2. Add the WebAssembly target to your Rust toolchain:

   rustup target add wasm32-unknown-unknown
   

3. Build the example Rust plugin or your own extension:

   cd webassembly-plugins/rust
   cargo build --target wasm32-unknown-unknown --release
   

4. The compiled WebAssembly module will be available at target/wasm32-unknown-unknown/release/etchdns_hooks_rust.wasm

5. Copy the WebAssembly module to your EtchDNS directory and update the configuration:

   cp target/wasm32-unknown-unknown/release/etchdns_hooks_rust.wasm /path/to/etchdns/hooks.wasm
   

Alternatively, you can build the Zig example plugin:

1. Navigate to the Zig plugin directory:

   cd webassembly-plugins/zig
   

2. Build the Zig plugin:

   zig build
   

3. The compiled WebAssembly module will be available in the zig-out/bin/ directory

For other languages, consult their respective WebAssembly compilation guides.
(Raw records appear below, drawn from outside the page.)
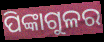
ପିଙ୍କାଗୁଳର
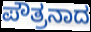
ಪೌತ್ರನಾದ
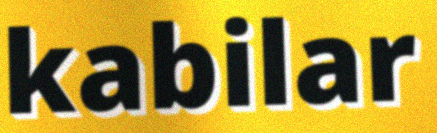
kabilar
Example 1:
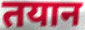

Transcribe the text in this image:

तयान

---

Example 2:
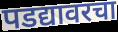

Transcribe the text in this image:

पडद्यावरचा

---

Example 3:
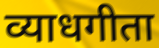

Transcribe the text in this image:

व्याधगीता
The key requirement is that the resulting WASM module exports functions that match the hook interface defined by EtchDNS.

WASI Support

If your WebAssembly plugin requires access to system resources (file system, environment variables, etc.), you can enable WASI support in the configuration:

# Enable WASI for WebAssembly hooks
hooks_wasm_wasi = true

This allows your plugin to use WASI system calls, but increases the security risk. Only enable this if your plugin specifically needs these capabilities.
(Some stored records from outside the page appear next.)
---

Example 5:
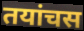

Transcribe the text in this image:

तयांचस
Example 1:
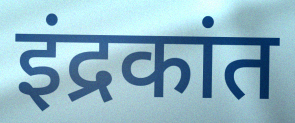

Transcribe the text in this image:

इंद्रकांत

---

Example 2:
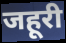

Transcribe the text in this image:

जहूरी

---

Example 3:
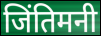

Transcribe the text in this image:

जिंतिमनी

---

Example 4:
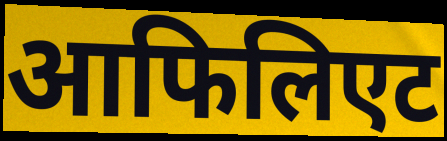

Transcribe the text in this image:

आफिलिएट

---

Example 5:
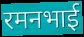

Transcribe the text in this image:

रमनभाई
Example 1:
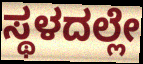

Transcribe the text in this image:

ಸ್ಥಳದಲ್ಲೇ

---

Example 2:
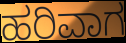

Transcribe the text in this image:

Note: If you try to use WebAssembly hooks with an EtchDNS binary that was compiled without the hooks feature, the hooks functionality will not be available and any hook-related configuration will be ignored.

License

This project is licensed under the MIT License.

---

Future Plans

• Modern Protocol Support: Future versions may include support for DNSCrypt and Anonymized DNS, potentially porting functionality from the encrypted-dns-server project.

Note: Current DoH support is limited to traditional DoH, not Oblivious DoH (ODoH). For a mature, battle-tested DoH server implementation, consider doh-server instead.